> [Deine Aufgabe]
Beantworte anhand des Textes über Anfänger auf Milongas diese drei Fragen:
(a) Wo trafen sich die beiden nach ihrer Tanda zufällig wieder?
(b) Was passierte der Tänzerin, als sie am Abend zuvor selbst Männer fragte?
(c) Was will die Tänzerin künftig außer einem erneuten Versuch auch tun?

Von Männern, Körben und anderen Abartigkeiten



Offenbar haben Anfänger auf den Milongas zunehmend Probleme – anders kann ich mir das riesige Echo auf die letzten beiden Artikel nicht erklären.

Nun habe ich ja schon öfters zu diesem Thema geschrieben, zum Beispiel hier:
Aber es wirkt wohl überzeugender, wenn dies Betroffene selber tun; daher nochmals mein herzlicher Dank an die beiden Autoren!

Wie es der Zufall (oder die Häufung) will, landete die nächste solche Geschichte gestern auf einer Milonga bei mir:

Ich forderte eine Tänzerin auf, die offensichtlich alleine da war; auch dass es sich wahrscheinlich um eine Anfängerin handelte, hätte sie mir nicht erzählen müssen. Nach einer netten Tanda trafen wir uns später zufällig noch vor der Tür (für „Tango-Beichten“ aller Art ein hervorragender Ort):

Sie sei sehr froh, diesmal viel zum Tanzen zu kommen. Am Abend zuvor wäre es ganz anders gewesen: Niemand habe sie aufgefordert. Meinen Vorschlag „Warum hast du nicht einfach die Männer gefragt?“ beantwortete sie kurz und knapp: „Hab ich mehrfach versucht und nur Körbe bekommen.“

Da sie auch die Veranstaltung nannte, wo dies geschah, lautete mein Kommentar: „Dorthin geh ich schon seit Jahren nicht mehr.“ Doch, sie werde es wieder probieren – aber auch öfters weiter weg fahren und andere Milongas besuchen. Bei Letzterem konnte ich nur heftig zustimmen!

> [Datenteil]
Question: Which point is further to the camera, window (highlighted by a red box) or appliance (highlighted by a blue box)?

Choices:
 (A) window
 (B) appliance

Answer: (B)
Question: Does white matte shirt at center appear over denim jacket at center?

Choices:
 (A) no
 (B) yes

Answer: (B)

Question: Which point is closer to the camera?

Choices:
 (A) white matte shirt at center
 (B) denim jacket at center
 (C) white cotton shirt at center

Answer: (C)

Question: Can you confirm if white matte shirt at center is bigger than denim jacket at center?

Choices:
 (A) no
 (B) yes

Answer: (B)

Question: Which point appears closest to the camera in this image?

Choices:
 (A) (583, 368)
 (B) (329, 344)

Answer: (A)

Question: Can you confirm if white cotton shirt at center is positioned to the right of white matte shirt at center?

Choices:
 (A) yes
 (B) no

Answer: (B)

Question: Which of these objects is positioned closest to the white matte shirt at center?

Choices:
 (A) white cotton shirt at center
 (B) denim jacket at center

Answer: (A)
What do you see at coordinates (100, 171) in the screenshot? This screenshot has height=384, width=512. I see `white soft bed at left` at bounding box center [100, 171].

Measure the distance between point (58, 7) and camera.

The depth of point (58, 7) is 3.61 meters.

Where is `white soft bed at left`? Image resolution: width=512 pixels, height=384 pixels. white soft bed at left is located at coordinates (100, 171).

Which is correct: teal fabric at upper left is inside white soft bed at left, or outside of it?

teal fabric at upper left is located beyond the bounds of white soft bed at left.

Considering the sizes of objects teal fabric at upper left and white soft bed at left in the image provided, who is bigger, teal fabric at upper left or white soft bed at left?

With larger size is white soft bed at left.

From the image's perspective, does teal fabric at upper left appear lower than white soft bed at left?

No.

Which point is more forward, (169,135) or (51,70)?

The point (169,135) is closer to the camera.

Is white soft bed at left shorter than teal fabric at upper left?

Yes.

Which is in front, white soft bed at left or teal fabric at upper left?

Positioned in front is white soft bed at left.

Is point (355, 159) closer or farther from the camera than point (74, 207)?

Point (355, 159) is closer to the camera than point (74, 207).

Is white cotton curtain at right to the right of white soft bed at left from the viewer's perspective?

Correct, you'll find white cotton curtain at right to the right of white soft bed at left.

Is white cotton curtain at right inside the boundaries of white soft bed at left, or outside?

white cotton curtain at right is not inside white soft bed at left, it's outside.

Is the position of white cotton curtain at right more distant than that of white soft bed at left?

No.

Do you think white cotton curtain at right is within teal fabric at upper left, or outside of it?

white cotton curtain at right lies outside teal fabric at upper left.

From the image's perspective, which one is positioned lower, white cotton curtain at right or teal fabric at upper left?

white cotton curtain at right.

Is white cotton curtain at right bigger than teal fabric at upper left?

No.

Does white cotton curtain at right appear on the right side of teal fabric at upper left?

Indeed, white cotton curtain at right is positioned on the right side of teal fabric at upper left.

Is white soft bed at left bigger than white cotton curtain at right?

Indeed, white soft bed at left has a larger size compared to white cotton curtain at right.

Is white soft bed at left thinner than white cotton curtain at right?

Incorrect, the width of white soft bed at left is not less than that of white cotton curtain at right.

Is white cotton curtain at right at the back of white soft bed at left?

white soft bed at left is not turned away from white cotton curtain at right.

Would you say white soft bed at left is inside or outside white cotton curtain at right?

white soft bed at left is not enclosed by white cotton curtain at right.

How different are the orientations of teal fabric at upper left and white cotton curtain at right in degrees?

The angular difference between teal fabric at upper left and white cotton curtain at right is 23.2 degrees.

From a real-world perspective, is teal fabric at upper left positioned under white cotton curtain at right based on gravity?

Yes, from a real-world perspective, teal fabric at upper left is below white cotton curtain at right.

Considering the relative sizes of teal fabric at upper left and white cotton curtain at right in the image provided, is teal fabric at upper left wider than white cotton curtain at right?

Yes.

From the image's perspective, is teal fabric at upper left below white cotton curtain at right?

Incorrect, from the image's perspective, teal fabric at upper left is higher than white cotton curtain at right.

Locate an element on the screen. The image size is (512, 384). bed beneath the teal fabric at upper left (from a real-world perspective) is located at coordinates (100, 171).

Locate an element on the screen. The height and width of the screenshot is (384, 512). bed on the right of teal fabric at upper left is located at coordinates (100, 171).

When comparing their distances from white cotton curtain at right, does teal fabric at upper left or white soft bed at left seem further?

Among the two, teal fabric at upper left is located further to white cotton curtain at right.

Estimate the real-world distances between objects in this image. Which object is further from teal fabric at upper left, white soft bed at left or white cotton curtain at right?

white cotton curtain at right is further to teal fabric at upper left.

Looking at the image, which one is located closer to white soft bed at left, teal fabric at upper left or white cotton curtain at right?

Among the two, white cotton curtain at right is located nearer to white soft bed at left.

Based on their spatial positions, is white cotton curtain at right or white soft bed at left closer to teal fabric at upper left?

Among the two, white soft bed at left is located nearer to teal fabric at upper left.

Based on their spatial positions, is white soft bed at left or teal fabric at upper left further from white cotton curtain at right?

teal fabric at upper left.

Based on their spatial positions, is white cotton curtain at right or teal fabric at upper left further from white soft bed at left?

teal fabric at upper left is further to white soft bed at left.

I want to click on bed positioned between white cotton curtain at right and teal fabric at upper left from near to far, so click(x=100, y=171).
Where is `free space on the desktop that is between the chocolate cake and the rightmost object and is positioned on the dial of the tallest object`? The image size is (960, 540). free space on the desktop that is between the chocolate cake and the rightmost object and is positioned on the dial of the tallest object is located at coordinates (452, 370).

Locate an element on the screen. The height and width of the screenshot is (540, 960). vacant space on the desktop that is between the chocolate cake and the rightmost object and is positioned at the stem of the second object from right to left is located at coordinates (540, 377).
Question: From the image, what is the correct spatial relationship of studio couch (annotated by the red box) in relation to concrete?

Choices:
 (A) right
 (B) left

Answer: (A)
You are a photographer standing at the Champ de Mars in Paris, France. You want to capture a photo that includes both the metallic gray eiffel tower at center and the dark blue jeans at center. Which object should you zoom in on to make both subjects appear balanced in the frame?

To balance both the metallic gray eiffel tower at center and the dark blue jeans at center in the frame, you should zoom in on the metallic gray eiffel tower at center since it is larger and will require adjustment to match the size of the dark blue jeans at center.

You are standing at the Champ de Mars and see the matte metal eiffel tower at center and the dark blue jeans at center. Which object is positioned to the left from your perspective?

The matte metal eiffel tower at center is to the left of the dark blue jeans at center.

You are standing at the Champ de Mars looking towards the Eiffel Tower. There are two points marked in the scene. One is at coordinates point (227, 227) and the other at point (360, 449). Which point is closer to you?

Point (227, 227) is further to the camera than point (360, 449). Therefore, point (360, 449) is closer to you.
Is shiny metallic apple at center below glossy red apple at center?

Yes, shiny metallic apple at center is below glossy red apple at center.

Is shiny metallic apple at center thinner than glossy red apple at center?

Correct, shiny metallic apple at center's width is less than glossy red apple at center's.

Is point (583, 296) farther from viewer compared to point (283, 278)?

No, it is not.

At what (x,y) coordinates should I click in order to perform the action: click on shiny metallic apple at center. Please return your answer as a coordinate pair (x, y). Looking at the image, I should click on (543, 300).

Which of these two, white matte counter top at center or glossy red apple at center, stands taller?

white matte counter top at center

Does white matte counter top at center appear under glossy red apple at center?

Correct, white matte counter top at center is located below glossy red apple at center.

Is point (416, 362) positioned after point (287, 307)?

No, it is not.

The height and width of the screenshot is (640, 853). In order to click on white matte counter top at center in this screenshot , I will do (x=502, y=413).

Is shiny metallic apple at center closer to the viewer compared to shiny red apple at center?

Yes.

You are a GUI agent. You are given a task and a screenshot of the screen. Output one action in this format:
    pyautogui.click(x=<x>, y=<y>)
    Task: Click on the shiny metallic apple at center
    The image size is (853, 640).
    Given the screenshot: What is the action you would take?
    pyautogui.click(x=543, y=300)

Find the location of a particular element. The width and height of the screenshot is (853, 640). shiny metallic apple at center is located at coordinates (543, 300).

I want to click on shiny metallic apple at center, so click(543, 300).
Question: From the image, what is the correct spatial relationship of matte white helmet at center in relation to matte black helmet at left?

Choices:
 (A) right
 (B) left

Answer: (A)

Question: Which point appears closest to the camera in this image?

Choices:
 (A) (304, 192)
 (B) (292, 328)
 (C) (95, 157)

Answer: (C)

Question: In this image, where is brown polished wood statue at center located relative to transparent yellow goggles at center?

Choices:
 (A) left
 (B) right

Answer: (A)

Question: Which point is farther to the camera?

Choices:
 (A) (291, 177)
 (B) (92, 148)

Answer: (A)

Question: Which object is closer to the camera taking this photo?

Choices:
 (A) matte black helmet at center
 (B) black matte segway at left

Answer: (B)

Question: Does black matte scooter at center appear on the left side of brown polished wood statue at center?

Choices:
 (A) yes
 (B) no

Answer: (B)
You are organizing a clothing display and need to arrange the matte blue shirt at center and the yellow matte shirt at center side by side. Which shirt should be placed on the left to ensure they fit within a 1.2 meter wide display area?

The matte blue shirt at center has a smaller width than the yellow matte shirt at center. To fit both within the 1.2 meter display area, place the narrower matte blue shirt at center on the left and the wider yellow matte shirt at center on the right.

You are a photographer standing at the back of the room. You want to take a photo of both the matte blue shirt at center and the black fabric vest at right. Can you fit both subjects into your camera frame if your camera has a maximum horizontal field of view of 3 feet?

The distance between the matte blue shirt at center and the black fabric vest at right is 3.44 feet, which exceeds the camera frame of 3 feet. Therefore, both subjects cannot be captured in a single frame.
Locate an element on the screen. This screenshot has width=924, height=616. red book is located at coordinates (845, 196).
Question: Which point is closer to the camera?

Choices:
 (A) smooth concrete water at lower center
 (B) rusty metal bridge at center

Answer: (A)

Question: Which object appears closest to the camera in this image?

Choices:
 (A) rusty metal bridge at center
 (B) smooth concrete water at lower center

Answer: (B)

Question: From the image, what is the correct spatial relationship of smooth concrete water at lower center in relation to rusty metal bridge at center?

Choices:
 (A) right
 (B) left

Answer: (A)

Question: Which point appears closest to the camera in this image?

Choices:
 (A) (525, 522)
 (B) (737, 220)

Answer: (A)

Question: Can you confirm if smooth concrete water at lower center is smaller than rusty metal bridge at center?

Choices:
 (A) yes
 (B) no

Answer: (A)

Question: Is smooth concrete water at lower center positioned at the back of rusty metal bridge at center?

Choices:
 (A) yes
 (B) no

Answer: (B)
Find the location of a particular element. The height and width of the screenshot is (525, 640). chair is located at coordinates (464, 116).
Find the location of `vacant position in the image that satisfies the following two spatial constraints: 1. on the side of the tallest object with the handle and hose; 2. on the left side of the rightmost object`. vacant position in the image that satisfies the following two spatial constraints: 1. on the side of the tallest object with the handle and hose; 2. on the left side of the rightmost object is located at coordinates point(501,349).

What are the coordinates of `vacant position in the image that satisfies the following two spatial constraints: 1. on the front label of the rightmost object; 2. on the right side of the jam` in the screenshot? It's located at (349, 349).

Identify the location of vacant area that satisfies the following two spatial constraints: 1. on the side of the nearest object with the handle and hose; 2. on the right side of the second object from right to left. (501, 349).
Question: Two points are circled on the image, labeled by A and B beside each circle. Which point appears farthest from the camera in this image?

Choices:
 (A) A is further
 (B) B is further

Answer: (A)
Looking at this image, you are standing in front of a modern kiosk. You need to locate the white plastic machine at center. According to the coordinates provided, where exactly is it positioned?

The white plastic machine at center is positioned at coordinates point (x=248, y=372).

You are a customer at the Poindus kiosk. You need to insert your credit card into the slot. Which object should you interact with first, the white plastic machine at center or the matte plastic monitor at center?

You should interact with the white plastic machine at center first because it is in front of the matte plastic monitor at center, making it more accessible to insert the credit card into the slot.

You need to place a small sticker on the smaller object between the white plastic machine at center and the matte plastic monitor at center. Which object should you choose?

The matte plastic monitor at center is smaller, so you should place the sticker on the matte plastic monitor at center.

> [Lösung unten]
(a) Vor der Tür.
(b) Sie bekam nur Körbe.
(c) Öfters weiter weg fahren und andere Milongas besuchen.